Feferman began his talk by noting that his time at USC Shoah Foundation has been one of the most interesting fellowships he’s ever had, and the Visual History Archive is truly a “treasure.”
He began his fellowship wanting to research how religion played a role in Jewish survival in Soviet territories that came under Nazi occupation during World War II, but soon discovered that the topic would be more difficult than he thought. Survival of Jews in these areas was extremely low, only about 0.2 percent, and those that did survive had few opportunities to tell their stories. USC Shoah Foundation, Feferman said, recorded survivor testimonies at the last moment; now, almost no survivors remain.
“The role of USC Shoah Foundation was very essential in preserving the memory of what happened there,” Feferman said.
Feferman said the testimonies that are preserved in the Visual History Archive tend to be more positive, telling mostly good stories about survival and receiving help. But it’s important to remember that these testimonies represent only a small fraction of what happened in this region; again very, very few survived.

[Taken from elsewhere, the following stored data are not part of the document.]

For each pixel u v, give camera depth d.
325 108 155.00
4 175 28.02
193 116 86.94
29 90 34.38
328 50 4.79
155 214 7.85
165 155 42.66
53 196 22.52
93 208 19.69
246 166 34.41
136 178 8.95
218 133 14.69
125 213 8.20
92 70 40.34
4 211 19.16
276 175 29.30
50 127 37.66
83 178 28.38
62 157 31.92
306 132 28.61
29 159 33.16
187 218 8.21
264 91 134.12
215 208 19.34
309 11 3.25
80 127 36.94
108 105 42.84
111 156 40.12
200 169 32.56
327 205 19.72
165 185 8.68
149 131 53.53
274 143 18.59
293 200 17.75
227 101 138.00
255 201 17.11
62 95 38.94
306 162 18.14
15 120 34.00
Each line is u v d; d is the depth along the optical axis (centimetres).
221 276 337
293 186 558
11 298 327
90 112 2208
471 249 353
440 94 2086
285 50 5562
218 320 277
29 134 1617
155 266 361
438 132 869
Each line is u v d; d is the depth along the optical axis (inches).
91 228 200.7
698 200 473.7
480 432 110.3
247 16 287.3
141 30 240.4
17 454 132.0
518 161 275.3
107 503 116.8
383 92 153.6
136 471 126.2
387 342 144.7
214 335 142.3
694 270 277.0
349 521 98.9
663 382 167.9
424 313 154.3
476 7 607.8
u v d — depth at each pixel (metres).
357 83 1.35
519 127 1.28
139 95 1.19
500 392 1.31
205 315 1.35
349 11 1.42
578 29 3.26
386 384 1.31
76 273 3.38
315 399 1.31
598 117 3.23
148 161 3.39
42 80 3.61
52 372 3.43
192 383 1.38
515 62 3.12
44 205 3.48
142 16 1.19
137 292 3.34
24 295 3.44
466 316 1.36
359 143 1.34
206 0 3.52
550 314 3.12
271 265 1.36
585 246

In some cases, Jews could be saved if they were baptized. Some priests performed these baptisms for money, while others genuinely wanted to baptize Jews into their faith. Feferman said that some Jews practiced their new religion only until the end of the war while others remained Christians for the rest of their lives; it largely depended on whether the priest who baptized them had altruistic intentions or not.
Jews were often conflicted about whether they should use Christianity to help them survive. In one testimony, a survivor describes being at a mass baptism of Jews and asking a rabbi why he was there. The rabbi said he would remain faithful in his heart. The survivor ultimately decided not to go through with the baptism and was saved when everyone who had been baptized was killed. Another survivor said a strange, strong wind prevented him from entering a church for safety. He took it as a sign and followed the wind to the home of a Jewish dentist who helped him hide, thereby saving his life.
The local Christian population sometimes tried to help Jews out of respect for their strong religious faith, especially Baptists. Feferman described a few instances of “interfaith dialogue” that he found in the Visual History Archive, including Christians giving bread to Jews before Yom Kippur and one woman even giving a Jew a prayer book so he could continue practicing his faith.
Survivors who talk about praying in their testimonies say they prayed for salvation, to save their friends and families, and to try to understand the incomprehensible, Feferman reported. Some felt that their prayers were heard while others felt they were left with more questions after speaking to God. One survivor was so strong of faith that he fasted for Yom Kippur while hiding in the forest, already starving with no shelter or warmth, even after finding potatoes which were the most sought-after food.
Feferman concluded that while most devout people became less observant as the war went on, a small minority of Christians were motivated by religion and went out of their way to help Jews. He estimates that about 10 percent of rescuers in the occupied Soviet territories were motivated by religion, which is huge for a region that was supposed to be Marxist and therefore atheist.
He also said that religion helped people survive when they had a large supportive community around them, but once most of their community had been killed, their religion became a liability. It was too difficult to survive while maintaining dietary restrictions and staying isolated from the local population.